- **PROVIDED PASSAGE**
□ □ □ □ □ □ □
Personal information
- Full name: Andrei Vladimirovich Dyatel
- Date of birth: 8 January 1980 (age 46)
- Place of birth: Moscow, Russian SFSR
- Height: 1.78 m (5 ft 10 in)
- Position: Midfielder

Youth career
- FC Dynamo Moscow

Senior career*
- Years: Team / Apps / (Gls)
- 1998: FC Dynamo-2 Moscow / 28 / (0)
- 1998–2000: K.R.C. Harelbeke / 39 / (6)
- 2001–2005: FC Dynamo Moscow / 72 / (10)
- 2005: FC Shinnik Yaroslavl / 10 / (0)
- 2006: FC Spartak Nizhny Novgorod / 32 / (0)
- 2007: FC Torpedo Moscow / 24 / (1)
- 2008: FC Avangard Kursk / 16 / (0)
- 2009: FC Torpedo-ZIL Moscow / 21 / (1)
□ □ □ □ □ □ □
- **SOURCE INFORMATION**

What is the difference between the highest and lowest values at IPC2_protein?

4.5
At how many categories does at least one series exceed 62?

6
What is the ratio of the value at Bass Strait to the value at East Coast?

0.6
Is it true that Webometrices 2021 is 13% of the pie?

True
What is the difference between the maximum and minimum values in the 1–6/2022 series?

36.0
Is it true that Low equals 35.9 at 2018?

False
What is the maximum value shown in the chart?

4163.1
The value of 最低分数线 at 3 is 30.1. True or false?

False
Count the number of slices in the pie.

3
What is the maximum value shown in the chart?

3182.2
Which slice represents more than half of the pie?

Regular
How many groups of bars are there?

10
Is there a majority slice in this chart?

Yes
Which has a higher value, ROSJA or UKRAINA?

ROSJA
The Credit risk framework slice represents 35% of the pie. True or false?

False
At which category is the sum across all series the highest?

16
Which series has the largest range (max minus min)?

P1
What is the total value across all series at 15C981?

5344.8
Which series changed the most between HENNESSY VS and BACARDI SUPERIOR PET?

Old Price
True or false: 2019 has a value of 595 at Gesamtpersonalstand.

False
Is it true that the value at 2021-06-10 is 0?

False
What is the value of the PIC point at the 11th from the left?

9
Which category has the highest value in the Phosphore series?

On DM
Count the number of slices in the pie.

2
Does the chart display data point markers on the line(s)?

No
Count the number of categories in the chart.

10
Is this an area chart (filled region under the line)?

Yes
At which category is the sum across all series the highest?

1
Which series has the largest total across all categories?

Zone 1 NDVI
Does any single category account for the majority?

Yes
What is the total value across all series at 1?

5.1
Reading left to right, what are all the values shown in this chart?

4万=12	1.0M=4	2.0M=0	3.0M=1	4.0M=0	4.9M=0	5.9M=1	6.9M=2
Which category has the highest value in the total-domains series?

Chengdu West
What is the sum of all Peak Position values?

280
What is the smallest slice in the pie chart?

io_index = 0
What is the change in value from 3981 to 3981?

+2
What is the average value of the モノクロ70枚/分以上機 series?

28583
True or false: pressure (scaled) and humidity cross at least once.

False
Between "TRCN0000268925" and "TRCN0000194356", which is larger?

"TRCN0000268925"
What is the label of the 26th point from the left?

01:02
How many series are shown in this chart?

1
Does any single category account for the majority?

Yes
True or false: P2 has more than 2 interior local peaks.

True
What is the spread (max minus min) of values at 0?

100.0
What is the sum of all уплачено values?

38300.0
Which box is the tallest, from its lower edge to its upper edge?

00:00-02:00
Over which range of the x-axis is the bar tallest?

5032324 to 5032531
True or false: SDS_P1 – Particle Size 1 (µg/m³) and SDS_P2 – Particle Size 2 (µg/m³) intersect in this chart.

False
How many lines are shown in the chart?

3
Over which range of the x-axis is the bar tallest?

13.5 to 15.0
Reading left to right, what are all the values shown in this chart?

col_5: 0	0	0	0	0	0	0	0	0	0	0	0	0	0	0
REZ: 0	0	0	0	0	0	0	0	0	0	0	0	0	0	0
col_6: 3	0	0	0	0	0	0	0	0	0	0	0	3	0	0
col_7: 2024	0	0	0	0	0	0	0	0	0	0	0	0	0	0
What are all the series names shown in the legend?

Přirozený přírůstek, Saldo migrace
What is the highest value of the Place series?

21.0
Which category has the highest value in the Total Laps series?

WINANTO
□ □ □ □ □ □ □
- **WORK TO BE COMPLETED**
Pick up the Andrei Dyatel profile after its final line and continue it. The rows come from a source separate from the Andrei Dyatel profile.

- **EXPECTED OUTPUT**
International career
- 2000: Russia U-21 / 4 / (0)

= Andrei Dyatel =

Russian footballer

Andrei Vladimirovich Dyatel (Андрей Владимирович Дятель; born 8 January 1980) is a Russian former professional football player.

==Club career==
He made his debut in the Russian Premier League in 2001 for FC Dynamo Moscow. He played 2 games in the UEFA Cup 2001–02 for FC Dynamo Moscow.